Notable Quotes & Memorable Moments
- On the omnipresence of digital deception:
- “The technology is a disruptor... making a lot of people around the world ask questions and end up in situations that they wouldn’t otherwise ask or situations that they wouldn’t otherwise be in.” (Perry, 10:34)
- On writing for audio:
- “I typically use text to speech almost as a debug mode in my writing...” (Perry, 13:00)
- On jailbreaking AI:
- “You're just gaslighting. Gaslighting is the new programming language.” (Perry [25:59])
- On prompt engineering:
- “Encouraging words get more encouraging outputs. It seems to make the model try harder.” (Perry, 31:52)
- ASCII Art Attacks:
- “You can actually deceive the AI into doing that thing because you can essentially slip that command past all of its defenses by encoding the bad thing in ASCII art.” (Perry, 38:49)
- On human and machine cognition:
- “It is both the most human thing and the most inhuman thing.” (Mason, 42:05)

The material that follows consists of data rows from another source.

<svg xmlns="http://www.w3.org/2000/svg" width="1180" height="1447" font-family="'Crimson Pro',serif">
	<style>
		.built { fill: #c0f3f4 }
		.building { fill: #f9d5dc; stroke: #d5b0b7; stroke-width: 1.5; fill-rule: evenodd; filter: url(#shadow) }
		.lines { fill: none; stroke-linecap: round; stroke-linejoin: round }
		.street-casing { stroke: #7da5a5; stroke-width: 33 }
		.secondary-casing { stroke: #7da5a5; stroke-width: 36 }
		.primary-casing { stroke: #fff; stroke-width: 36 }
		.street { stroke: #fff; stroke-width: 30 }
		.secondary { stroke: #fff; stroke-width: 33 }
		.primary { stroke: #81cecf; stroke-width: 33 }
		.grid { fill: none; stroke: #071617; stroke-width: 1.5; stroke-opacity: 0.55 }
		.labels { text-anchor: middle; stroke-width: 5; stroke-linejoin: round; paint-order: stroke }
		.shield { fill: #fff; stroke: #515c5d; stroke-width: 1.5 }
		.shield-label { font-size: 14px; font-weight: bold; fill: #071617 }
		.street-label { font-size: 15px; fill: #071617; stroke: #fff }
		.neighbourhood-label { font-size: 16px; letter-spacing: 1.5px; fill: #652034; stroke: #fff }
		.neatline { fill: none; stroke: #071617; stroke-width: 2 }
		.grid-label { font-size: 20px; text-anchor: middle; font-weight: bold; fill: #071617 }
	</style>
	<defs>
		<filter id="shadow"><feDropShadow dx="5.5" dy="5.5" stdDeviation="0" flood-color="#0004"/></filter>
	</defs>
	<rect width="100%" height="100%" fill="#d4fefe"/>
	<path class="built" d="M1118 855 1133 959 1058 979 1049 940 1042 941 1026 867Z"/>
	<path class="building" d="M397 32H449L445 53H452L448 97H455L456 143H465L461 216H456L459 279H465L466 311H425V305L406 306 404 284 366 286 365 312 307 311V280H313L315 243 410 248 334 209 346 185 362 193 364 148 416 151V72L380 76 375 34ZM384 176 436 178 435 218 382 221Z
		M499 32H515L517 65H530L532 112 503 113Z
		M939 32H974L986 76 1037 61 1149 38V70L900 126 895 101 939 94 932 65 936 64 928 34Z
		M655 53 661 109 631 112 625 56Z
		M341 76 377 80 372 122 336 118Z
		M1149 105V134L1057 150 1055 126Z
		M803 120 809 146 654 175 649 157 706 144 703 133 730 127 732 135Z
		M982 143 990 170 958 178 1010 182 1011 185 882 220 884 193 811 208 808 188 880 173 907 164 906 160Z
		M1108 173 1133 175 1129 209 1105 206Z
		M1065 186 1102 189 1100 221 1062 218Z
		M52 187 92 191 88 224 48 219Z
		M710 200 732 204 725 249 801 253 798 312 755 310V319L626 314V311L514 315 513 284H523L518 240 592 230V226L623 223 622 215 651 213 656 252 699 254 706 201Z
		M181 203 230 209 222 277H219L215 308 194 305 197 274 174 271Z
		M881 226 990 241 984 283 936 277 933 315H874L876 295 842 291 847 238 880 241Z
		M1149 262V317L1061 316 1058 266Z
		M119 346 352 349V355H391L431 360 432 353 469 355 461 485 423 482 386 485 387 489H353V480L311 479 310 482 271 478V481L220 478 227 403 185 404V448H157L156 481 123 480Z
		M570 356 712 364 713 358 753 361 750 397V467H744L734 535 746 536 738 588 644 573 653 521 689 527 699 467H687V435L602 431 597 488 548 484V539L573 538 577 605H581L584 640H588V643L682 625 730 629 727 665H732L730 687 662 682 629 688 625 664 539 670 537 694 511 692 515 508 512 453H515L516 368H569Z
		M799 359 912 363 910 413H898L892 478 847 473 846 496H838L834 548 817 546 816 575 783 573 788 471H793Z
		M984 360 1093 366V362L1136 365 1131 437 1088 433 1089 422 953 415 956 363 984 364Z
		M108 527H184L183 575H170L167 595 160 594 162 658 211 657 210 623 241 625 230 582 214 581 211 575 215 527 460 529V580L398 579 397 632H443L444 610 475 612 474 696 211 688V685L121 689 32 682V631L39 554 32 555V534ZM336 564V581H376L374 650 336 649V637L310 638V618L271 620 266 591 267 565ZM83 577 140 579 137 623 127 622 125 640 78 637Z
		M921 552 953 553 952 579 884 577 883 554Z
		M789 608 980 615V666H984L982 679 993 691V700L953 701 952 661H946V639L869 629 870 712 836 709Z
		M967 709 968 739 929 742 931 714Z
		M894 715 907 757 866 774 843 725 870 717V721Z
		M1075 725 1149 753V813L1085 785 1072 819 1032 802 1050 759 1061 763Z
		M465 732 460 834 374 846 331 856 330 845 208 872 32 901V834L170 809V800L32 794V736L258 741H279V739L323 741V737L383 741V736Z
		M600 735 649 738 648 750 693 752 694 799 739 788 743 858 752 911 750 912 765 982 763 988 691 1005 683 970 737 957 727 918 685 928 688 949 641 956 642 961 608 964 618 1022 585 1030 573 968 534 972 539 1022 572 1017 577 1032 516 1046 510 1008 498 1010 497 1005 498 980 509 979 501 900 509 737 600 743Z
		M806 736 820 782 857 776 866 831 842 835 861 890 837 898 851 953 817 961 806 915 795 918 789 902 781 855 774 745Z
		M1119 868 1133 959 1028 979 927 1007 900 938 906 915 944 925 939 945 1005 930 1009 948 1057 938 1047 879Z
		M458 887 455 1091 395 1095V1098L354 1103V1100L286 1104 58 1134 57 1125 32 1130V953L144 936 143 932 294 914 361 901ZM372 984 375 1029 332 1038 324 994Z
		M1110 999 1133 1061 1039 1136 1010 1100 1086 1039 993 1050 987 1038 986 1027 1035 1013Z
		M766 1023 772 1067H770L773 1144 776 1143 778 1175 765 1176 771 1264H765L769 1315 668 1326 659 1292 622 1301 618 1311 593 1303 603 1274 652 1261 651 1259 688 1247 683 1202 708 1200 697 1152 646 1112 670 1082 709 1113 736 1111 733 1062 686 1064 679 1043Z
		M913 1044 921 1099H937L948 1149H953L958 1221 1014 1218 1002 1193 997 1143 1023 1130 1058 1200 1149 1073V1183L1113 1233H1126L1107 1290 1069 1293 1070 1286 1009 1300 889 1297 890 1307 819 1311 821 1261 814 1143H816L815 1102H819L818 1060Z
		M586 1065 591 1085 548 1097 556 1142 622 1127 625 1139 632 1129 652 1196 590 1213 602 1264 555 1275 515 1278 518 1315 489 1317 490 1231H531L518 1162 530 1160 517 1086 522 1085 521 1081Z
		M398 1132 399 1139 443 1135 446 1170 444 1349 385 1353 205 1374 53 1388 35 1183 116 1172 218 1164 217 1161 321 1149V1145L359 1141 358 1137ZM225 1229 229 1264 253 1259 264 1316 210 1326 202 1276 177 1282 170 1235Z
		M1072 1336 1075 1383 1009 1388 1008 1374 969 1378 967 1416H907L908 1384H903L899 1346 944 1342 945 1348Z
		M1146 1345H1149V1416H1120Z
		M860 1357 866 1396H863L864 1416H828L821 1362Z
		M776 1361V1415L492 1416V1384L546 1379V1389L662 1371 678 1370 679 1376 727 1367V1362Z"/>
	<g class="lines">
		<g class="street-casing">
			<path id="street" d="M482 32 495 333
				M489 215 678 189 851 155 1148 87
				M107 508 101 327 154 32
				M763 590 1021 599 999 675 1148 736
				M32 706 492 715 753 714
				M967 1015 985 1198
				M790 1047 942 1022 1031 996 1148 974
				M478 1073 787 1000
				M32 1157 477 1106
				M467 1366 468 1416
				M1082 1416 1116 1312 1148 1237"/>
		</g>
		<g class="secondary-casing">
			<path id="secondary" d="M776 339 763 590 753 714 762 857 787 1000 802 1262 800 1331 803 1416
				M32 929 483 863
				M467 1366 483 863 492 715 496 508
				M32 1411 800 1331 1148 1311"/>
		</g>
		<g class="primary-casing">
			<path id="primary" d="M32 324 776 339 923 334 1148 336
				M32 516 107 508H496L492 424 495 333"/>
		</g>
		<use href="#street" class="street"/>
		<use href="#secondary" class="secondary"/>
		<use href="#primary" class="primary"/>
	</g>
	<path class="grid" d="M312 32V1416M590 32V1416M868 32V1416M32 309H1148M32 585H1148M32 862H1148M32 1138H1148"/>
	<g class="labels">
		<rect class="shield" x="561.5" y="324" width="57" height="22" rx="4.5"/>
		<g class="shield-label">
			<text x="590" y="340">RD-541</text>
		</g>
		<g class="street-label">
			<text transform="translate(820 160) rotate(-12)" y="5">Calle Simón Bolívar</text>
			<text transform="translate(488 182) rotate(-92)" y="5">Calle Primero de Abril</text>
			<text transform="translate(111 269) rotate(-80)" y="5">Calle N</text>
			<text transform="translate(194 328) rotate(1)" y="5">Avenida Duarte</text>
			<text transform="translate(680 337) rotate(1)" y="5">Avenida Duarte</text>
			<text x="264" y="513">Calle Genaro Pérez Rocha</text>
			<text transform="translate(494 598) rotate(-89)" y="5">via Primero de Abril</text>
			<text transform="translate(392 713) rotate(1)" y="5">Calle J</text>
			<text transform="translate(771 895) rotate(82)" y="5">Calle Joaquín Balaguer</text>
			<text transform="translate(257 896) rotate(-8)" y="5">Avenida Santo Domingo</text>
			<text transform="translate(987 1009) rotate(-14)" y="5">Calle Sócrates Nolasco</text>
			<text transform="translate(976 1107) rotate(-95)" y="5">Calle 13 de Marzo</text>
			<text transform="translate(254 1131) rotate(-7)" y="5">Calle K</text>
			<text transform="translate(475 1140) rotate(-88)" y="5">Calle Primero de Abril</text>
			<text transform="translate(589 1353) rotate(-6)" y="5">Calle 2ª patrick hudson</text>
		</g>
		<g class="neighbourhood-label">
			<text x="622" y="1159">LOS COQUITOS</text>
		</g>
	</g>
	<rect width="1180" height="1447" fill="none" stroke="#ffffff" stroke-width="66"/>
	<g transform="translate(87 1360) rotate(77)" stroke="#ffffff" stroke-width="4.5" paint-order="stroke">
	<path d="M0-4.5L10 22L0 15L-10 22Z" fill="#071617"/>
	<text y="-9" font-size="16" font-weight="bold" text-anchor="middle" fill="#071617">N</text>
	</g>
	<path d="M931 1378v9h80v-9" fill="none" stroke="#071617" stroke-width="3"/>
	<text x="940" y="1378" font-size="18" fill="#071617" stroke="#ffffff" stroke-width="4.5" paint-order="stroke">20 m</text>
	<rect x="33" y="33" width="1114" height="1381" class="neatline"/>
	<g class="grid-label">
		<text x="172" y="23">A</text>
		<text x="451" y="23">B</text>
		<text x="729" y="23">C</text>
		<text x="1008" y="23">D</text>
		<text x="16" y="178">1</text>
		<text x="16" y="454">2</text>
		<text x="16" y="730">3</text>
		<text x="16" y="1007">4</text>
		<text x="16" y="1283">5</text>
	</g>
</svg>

Timestamps for Key Segments
- Intro & Episode Set-up: 01:23 – 03:58
- Dramatization (Senator Thompson): 03:58 – 08:41
- Discussion: Story Arcs & Tech Themes: 08:41 – 14:56
- Internet Anonymity—Dog Comic: 15:25 – 17:16
- Diffusion Models Explained: 17:23 – 21:52
- Prompt Hacking/Jailbreaking: 21:52 – 28:11
- Cognitive Security & AI Guardrails: 28:11 – 30:10
- Prompt Engineering Demo (Gen Z AI): 31:47 – 37:42
- ASCII Art & Encoding Prompt Attacks: 38:02 – 42:05
- The Black Box Problem: 42:39 – 43:52
- Outro & Next Episode Teaser: 43:52 – End
Tone & Style
- The episode features a mix of dry, technical explanations and playful banter, often leaning on dark humor to highlight the societal stakes.
- Mason’s self-aware asides and Perry’s clarity in breaking down complex ideas keep it approachable, even as the topics veer into unsettling territory.
- The use of dramatizations and meta-AI outputs (e.g., Gen Z style AI explanations) keeps the content engaging and illustrative.
Summary Takeaways
- Digital deception is not only widespread but accessible—anyone can be a victim or an unwitting perpetrator.
- AI’s creative powers also empower adversaries; defending against abuse is an ongoing, complex “cat and mouse” struggle.
- The boundary between human and machine communication is blurring, making traditional security and verification techniques less effective.
- Prompt engineering can be subversive and human-like, leveraging emotional and conversational tricks.
- Much about AI’s internal workings remains a black box, with even experts sometimes mystified—inviting robust community scrutiny and discourse.
For listeners new and old, this episode delivers both an entertaining narrative and a sobering look at the realities of digital deception in the AI age.